* About this task:
Report back each line of the records that contains the string "SQUARE".

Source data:
=-=-=

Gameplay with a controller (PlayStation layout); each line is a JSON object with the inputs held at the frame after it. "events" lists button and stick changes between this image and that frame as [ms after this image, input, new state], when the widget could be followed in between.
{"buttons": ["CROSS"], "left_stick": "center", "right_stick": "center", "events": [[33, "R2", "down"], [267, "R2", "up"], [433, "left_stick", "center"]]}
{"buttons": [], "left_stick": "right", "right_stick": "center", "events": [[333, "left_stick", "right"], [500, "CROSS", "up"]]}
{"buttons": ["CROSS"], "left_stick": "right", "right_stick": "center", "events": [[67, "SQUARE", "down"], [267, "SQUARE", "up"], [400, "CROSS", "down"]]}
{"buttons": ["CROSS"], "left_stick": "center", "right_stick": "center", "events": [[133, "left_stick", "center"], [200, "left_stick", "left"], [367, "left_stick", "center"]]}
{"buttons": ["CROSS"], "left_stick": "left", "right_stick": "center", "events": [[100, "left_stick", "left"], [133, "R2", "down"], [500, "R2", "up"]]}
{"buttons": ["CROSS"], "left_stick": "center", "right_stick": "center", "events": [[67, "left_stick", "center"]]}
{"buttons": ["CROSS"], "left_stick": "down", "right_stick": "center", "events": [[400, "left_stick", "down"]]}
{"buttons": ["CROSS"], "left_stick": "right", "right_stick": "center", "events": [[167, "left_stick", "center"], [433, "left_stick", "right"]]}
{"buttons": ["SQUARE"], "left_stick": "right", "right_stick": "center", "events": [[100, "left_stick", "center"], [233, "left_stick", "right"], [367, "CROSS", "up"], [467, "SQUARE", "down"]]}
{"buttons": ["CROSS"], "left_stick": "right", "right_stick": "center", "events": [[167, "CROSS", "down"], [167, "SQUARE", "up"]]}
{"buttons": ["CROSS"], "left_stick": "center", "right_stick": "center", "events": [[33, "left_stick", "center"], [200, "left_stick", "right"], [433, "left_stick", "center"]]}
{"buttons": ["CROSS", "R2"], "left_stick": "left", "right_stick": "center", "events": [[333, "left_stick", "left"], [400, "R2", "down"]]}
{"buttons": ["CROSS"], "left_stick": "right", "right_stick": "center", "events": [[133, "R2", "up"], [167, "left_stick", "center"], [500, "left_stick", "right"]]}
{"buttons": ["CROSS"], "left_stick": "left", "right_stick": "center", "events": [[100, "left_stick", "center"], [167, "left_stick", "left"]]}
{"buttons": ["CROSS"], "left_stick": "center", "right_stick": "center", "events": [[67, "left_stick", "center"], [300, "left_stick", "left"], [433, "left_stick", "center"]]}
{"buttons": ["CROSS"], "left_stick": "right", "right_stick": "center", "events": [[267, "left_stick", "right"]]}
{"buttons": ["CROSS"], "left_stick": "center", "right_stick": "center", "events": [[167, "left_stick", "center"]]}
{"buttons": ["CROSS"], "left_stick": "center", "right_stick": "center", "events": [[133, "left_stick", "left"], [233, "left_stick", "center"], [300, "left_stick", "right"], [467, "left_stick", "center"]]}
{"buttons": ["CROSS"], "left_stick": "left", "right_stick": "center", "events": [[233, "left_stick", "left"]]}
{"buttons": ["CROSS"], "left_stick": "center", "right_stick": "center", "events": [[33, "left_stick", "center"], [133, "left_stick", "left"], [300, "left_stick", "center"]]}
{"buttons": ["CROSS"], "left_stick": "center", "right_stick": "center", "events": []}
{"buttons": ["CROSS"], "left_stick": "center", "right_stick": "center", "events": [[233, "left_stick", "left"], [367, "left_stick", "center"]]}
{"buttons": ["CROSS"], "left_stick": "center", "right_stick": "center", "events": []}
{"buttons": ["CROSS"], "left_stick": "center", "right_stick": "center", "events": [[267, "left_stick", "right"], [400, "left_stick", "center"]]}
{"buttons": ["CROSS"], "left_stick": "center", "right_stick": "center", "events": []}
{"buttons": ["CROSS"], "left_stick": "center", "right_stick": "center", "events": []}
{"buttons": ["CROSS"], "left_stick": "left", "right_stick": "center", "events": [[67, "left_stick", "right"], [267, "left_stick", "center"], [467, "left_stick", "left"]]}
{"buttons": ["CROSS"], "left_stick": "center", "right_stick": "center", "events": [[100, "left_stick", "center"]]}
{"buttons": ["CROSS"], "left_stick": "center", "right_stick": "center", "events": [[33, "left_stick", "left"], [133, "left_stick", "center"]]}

=-=-=

* Problem solution:
{"buttons": ["CROSS"], "left_stick": "right", "right_stick": "center", "events": [[67, "SQUARE", "down"], [267, "SQUARE", "up"], [400, "CROSS", "down"]]}
{"buttons": ["SQUARE"], "left_stick": "right", "right_stick": "center", "events": [[100, "left_stick", "center"], [233, "left_stick", "right"], [367, "CROSS", "up"], [467, "SQUARE", "down"]]}
{"buttons": ["CROSS"], "left_stick": "right", "right_stick": "center", "events": [[167, "CROSS", "down"], [167, "SQUARE", "up"]]}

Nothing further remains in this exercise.